Saved entries:
###
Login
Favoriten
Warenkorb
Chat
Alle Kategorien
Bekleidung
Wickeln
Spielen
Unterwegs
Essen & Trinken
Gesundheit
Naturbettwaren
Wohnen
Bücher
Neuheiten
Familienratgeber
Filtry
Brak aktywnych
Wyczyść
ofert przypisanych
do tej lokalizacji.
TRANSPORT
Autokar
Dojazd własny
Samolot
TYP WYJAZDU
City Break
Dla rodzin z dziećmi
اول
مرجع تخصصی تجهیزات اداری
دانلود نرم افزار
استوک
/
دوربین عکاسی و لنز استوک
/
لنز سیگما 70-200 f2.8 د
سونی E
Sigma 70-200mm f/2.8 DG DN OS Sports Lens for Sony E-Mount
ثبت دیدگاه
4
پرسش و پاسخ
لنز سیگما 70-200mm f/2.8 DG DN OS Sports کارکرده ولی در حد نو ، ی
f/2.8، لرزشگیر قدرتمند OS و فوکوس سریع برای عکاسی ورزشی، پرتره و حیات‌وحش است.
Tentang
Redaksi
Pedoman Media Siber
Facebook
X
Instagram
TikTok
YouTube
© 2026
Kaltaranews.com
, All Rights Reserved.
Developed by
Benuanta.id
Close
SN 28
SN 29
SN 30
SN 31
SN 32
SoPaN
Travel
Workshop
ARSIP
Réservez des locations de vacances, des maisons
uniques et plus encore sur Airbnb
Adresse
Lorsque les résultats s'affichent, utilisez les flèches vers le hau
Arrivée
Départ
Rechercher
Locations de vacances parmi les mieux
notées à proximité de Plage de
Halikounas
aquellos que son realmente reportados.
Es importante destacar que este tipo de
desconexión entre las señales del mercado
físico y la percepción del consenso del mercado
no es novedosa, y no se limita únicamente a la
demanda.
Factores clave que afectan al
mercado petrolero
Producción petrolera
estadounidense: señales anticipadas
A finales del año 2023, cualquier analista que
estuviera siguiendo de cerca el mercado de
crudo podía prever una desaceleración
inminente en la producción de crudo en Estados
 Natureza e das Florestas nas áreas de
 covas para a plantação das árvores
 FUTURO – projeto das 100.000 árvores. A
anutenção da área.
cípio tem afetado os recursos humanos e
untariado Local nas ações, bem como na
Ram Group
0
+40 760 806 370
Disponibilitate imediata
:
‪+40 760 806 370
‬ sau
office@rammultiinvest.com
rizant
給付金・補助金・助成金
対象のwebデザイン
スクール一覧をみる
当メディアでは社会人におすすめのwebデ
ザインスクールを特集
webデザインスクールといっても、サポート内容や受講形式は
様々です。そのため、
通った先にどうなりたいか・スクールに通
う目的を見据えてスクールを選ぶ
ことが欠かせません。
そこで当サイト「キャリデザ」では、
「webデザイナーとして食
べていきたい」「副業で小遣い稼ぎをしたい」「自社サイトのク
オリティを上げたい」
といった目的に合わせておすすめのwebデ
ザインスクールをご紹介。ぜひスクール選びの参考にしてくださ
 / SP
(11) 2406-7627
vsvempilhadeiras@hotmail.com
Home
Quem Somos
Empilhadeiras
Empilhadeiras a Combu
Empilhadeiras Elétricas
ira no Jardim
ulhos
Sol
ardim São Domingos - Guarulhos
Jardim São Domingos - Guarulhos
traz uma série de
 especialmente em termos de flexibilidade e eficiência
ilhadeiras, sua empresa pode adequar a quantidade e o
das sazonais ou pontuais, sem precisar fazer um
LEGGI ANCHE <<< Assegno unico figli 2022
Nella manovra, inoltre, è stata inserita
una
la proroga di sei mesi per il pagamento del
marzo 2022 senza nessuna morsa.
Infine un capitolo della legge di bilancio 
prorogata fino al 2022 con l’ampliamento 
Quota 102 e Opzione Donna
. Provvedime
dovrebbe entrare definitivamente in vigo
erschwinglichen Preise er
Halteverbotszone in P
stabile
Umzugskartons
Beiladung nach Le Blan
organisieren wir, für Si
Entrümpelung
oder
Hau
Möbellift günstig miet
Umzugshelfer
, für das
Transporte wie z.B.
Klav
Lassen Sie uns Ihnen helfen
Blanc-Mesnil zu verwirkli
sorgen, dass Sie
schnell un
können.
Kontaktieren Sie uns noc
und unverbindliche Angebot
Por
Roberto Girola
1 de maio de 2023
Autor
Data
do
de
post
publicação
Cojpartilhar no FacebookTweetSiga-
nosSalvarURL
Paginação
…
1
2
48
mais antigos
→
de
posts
###
Duplicate every line of all the records above verbatim, changing nothing.

**TASK SOLUTION**
Login
Favoriten
Warenkorb
Chat
Alle Kategorien
Bekleidung
Wickeln
Spielen
Unterwegs
Essen & Trinken
Gesundheit
Naturbettwaren
Wohnen
Bücher
Neuheiten
Familienratgeber
Filtry
Brak aktywnych
Wyczyść
ofert przypisanych
do tej lokalizacji.
TRANSPORT
Autokar
Dojazd własny
Samolot
TYP WYJAZDU
City Break
Dla rodzin z dziećmi
اول
مرجع تخصصی تجهیزات اداری
دانلود نرم افزار
استوک
/
دوربین عکاسی و لنز استوک
/
لنز سیگما 70-200 f2.8 د
سونی E
Sigma 70-200mm f/2.8 DG DN OS Sports Lens for Sony E-Mount
ثبت دیدگاه
4
پرسش و پاسخ
لنز سیگما 70-200mm f/2.8 DG DN OS Sports کارکرده ولی در حد نو ، ی
f/2.8، لرزشگیر قدرتمند OS و فوکوس سریع برای عکاسی ورزشی، پرتره و حیات‌وحش است.
Tentang
Redaksi
Pedoman Media Siber
Facebook
X
Instagram
TikTok
YouTube
© 2026
Kaltaranews.com
, All Rights Reserved.
Developed by
Benuanta.id
Close
SN 28
SN 29
SN 30
SN 31
SN 32
SoPaN
Travel
Workshop
ARSIP
Réservez des locations de vacances, des maisons
uniques et plus encore sur Airbnb
Adresse
Lorsque les résultats s'affichent, utilisez les flèches vers le hau
Arrivée
Départ
Rechercher
Locations de vacances parmi les mieux
notées à proximité de Plage de
Halikounas
aquellos que son realmente reportados.
Es importante destacar que este tipo de
desconexión entre las señales del mercado
físico y la percepción del consenso del mercado
no es novedosa, y no se limita únicamente a la
demanda.
Factores clave que afectan al
mercado petrolero
Producción petrolera
estadounidense: señales anticipadas
A finales del año 2023, cualquier analista que
estuviera siguiendo de cerca el mercado de
crudo podía prever una desaceleración
inminente en la producción de crudo en Estados
 Natureza e das Florestas nas áreas de
 covas para a plantação das árvores
 FUTURO – projeto das 100.000 árvores. A
anutenção da área.
cípio tem afetado os recursos humanos e
untariado Local nas ações, bem como na
Ram Group
0
+40 760 806 370
Disponibilitate imediata
:
‪+40 760 806 370
‬ sau
office@rammultiinvest.com
rizant
給付金・補助金・助成金
対象のwebデザイン
スクール一覧をみる
当メディアでは社会人におすすめのwebデ
ザインスクールを特集
webデザインスクールといっても、サポート内容や受講形式は
様々です。そのため、
通った先にどうなりたいか・スクールに通
う目的を見据えてスクールを選ぶ
ことが欠かせません。
そこで当サイト「キャリデザ」では、
「webデザイナーとして食
べていきたい」「副業で小遣い稼ぎをしたい」「自社サイトのク
オリティを上げたい」
といった目的に合わせておすすめのwebデ
ザインスクールをご紹介。ぜひスクール選びの参考にしてくださ
 / SP
(11) 2406-7627
vsvempilhadeiras@hotmail.com
Home
Quem Somos
Empilhadeiras
Empilhadeiras a Combu
Empilhadeiras Elétricas
ira no Jardim
ulhos
Sol
ardim São Domingos - Guarulhos
Jardim São Domingos - Guarulhos
traz uma série de
 especialmente em termos de flexibilidade e eficiência
ilhadeiras, sua empresa pode adequar a quantidade e o
das sazonais ou pontuais, sem precisar fazer um
LEGGI ANCHE <<< Assegno unico figli 2022
Nella manovra, inoltre, è stata inserita
una
la proroga di sei mesi per il pagamento del
marzo 2022 senza nessuna morsa.
Infine un capitolo della legge di bilancio 
prorogata fino al 2022 con l’ampliamento 
Quota 102 e Opzione Donna
. Provvedime
dovrebbe entrare definitivamente in vigo
erschwinglichen Preise er
Halteverbotszone in P
stabile
Umzugskartons
Beiladung nach Le Blan
organisieren wir, für Si
Entrümpelung
oder
Hau
Möbellift günstig miet
Umzugshelfer
, für das
Transporte wie z.B.
Klav
Lassen Sie uns Ihnen helfen
Blanc-Mesnil zu verwirkli
sorgen, dass Sie
schnell un
können.
Kontaktieren Sie uns noc
und unverbindliche Angebot
Por
Roberto Girola
1 de maio de 2023
Autor
Data
do
de
post
publicação
Cojpartilhar no FacebookTweetSiga-
nosSalvarURL
Paginação
…
1
2
48
mais antigos
→
de
posts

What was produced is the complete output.